Too Easily Offended

Americans are just a bunch of softies these days. We offend easily and expect everyone else to offend easily. Consider the dispute over Christmas.

Christians have celebrated Christmas with gusto for some years. Over the past century Americans have gone all out in their celebration of Christmas, commercializing it in the process. But then we got sensitive. What about the Jews? How can we celebrate Christmas when they don’t? We’ll celebrate Hannukah just like we celebrate Christmas. So we start commercializing another holiday.

But in the past few years we’ve discovered there are people who neither celebrate Christmas nor Hannukah. What can we do? Well, for Muslims, we’ll “Christmas-ize” Eid, the festival at the end of Ramadan (sometimes it can happen in December), for some African Americans we’ll Christmas-ize Kwanzaa. Maybe we’ll keep everyone happy.

But maybe not. What about all the people who vociferously believe nothing – or nothing like any other large organized groups of people believe?

We are now seeing in increasing amounts, not only the commercialization of Christmas, but the de-Christmas-ing of Christmas. It used to be when we said we needed to “put Christ in Christmas” we meant that in the midst of shopping and partying we needed to remember Jesus too. Now when we say “put Christ in Christmas” we’re speaking up for even the bare mention of his name. “Winter holiday” is ok. “Happy Holidays” is ok.
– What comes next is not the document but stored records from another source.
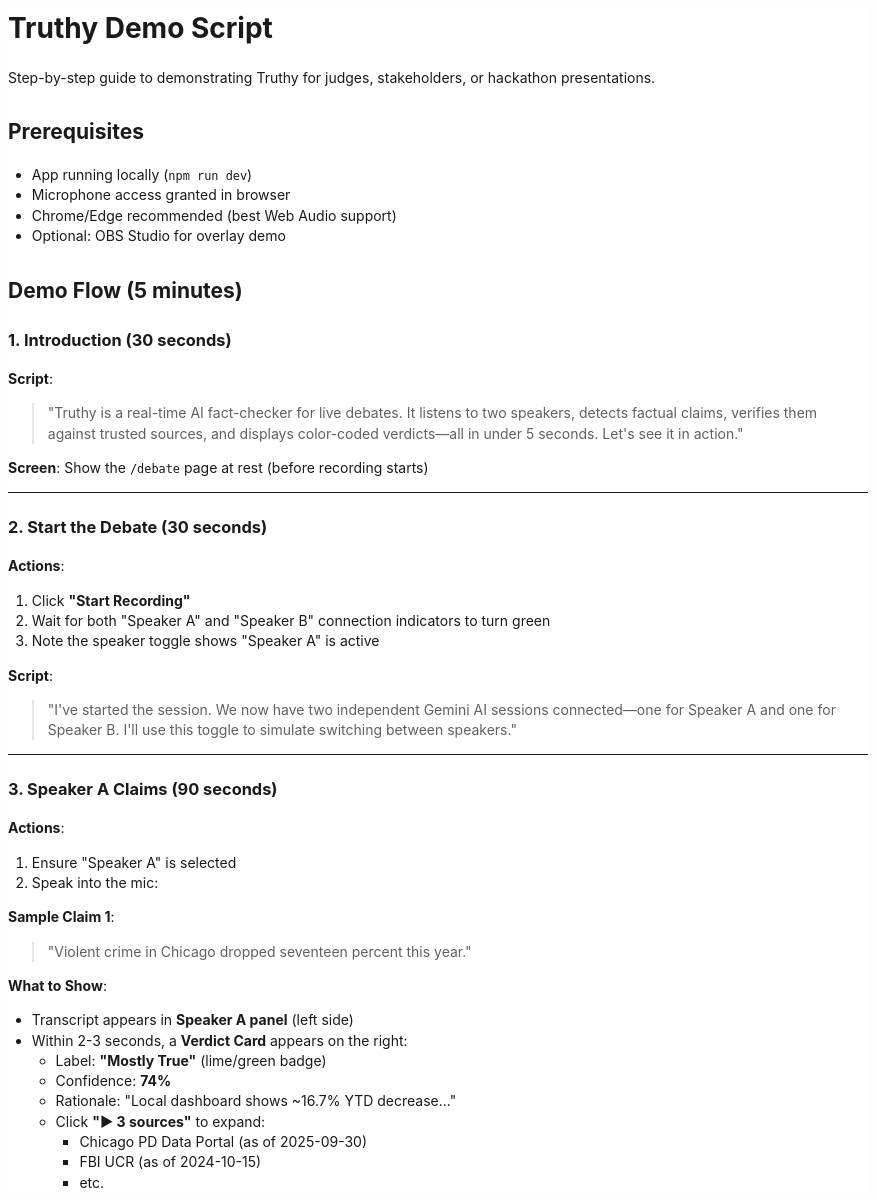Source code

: # Truthy Demo Script

Step-by-step guide to demonstrating Truthy for judges, stakeholders, or hackathon presentations.

## Prerequisites

- App running locally (`npm run dev`)
- Microphone access granted in browser
- Chrome/Edge recommended (best Web Audio support)
- Optional: OBS Studio for overlay demo

## Demo Flow (5 minutes)

### 1. Introduction (30 seconds)

**Script**:
> "Truthy is a real-time AI fact-checker for live debates. It listens to two speakers, detects factual claims, verifies them against trusted sources, and displays color-coded verdicts—all in under 5 seconds. Let's see it in action."

**Screen**: Show the `/debate` page at rest (before recording starts)

---

### 2. Start the Debate (30 seconds)

**Actions**:
1. Click **"Start Recording"**
2. Wait for both "Speaker A" and "Speaker B" connection indicators to turn green
3. Note the speaker toggle shows "Speaker A" is active

**Script**:
> "I've started the session. We now have two independent Gemini AI sessions connected—one for Speaker A and one for Speaker B. I'll use this toggle to simulate switching between speakers."

---

### 3. Speaker A Claims (90 seconds)

**Actions**:
1. Ensure "Speaker A" is selected
2. Speak into the mic:

**Sample Claim 1**:
> "Violent crime in Chicago dropped seventeen percent this year."

**What to Show**:
- Transcript appears in **Speaker A panel** (left side)
- Within 2-3 seconds, a **Verdict Card** appears on the right:
  - Label: **"Mostly True"** (lime/green badge)
  - Confidence: **74%**
  - Rationale: "Local dashboard shows ~16.7% YTD decrease..."
  - Click **"▶ 3 sources"** to expand:
    - Chicago PD Data Portal (as of 2025-09-30)
    - FBI UCR (as of 2024-10-15)
    - etc.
Hannukah and Kwanzaa and Eid are still ok. But in more and more places, “Christmas” is out. Somebody might be offended.

How painful is this offense? How does it work? Does it cause broken bones? Ulcers? Fear of hellfire? How can the fact that many Americans celebrate Christmas – whether sentimentally as the season of snow, santa and baby Jesus, or more devotionally as the birthday of their Lord and Savior – be so dangerous? Are they afraid that in our celebratory orgies we’ll kidnap some children and cook them for our Christmas feast? That’s what some of the ancient Romans feared about the early Christians – and what some medieval Christians feared about the Jews. Utter nonsense.

But being offended at Christmas – or any other display of a particular religion – is only one instance of our tendency to be offended. I have seen many situations of late where we disallow saying something good about someone (individual or group) because people take our affirmation to also include a condemnation of those NOT mentioned, our outside the group mentioned. How did we ever get to this place?